Ionic-Caged Heterometallic Bismuth–Platinum Complex Exhibiting Electrocatalytic CO2 Reduction

Takefumi Yoshida, Habib Md. Ahsan, Hai-Tao Zhang, David Chukwuma Izuogu, Hitoshi Abe, Hiroyoshi Ohtsu, Tadashi Yamaguchi, Brian K. Breedlove, Alex J. W. Thom and Masahiro Yamashita

An air-stable heterometallic Bi–Pt complex with the formula [BiPt(SAc)5]n (1; SAc = thioacetate) was synthesized. The crystal structure, natural bond orbital (NBO) and local orbital locator (LOL) analyses, localized orbital bonding analysis (LOBA), and X-ray absorption fine structure (XAFS) measurements were used to confirm the existence of Bi–Pt bonding and an ionic cage of O atoms surrounding the Bi ion.
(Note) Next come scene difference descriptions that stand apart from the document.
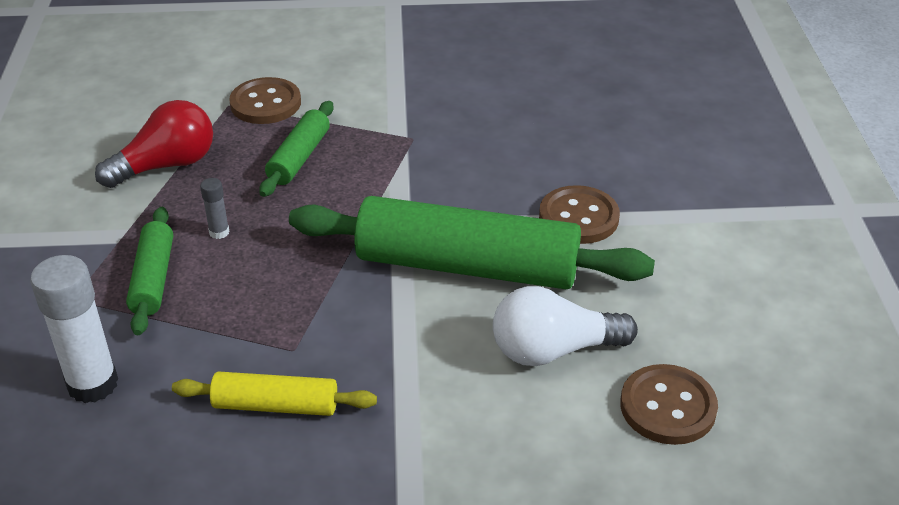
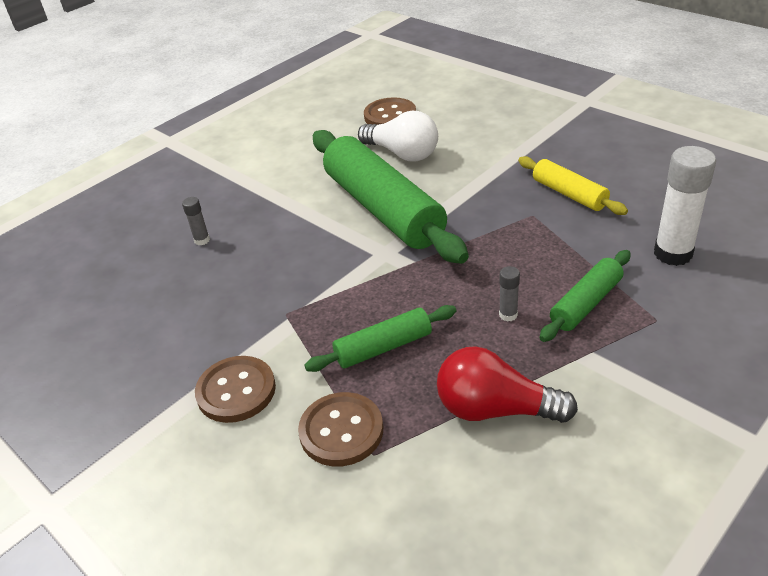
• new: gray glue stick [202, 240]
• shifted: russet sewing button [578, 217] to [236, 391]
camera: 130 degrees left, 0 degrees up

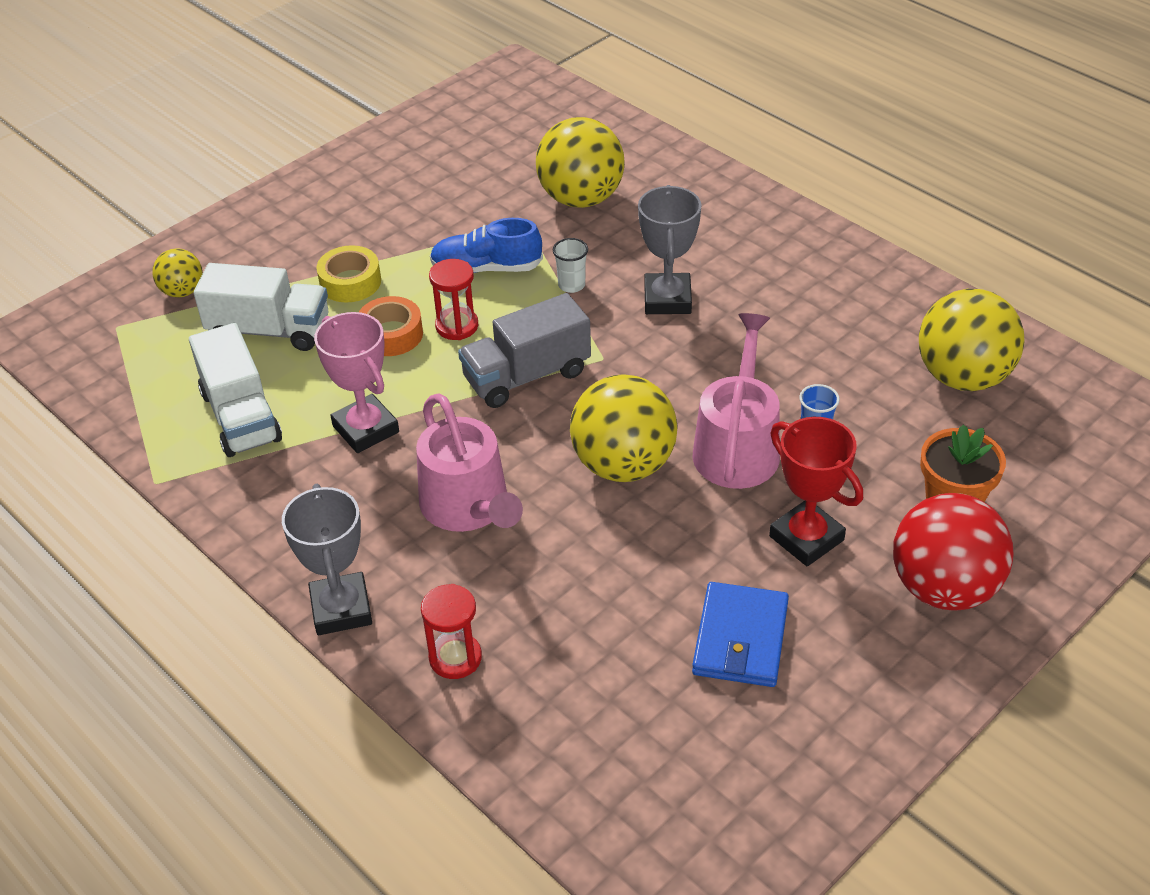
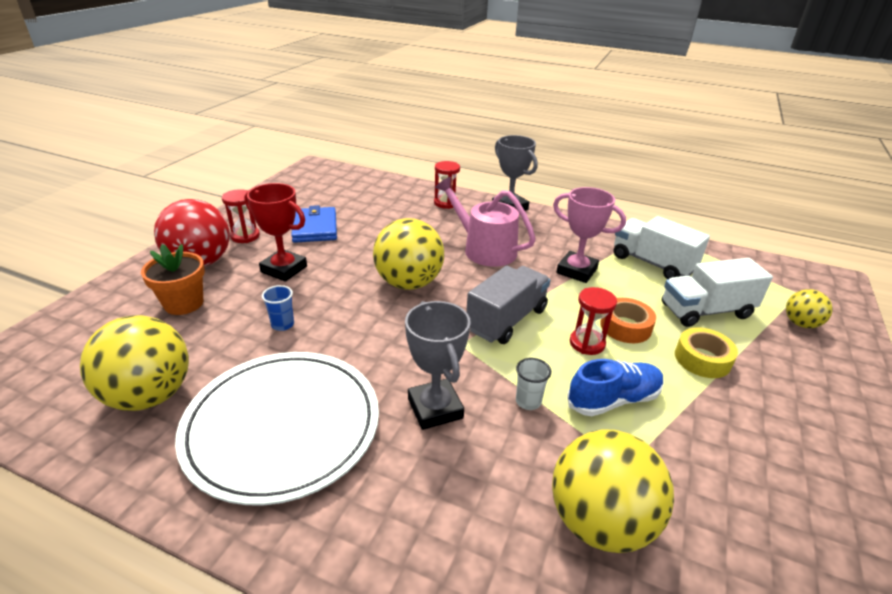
• gone: rosy watering pot [737, 447]
• new: white flat dish [282, 426]
• new: crimson sand timer [245, 236]
camera: 155 degrees right, 10 degrees down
From the cyclic voltammetry (CV) and controlled potential electrolysis (CPE) experiments, 1 in tetrahydrofuran reduced CO2 to CO, with a faradaic efficiency (FE) of 92% and a turnover frequency (TOF) of 8 s–1 after 30 min of CPE at –0.79 V vs. NHE. The proposed mechanism includes an energetically favored pathway via the ionic cage, which is supported by the results of DFT calculations and reflectance infrared spectroelectrochemistry data.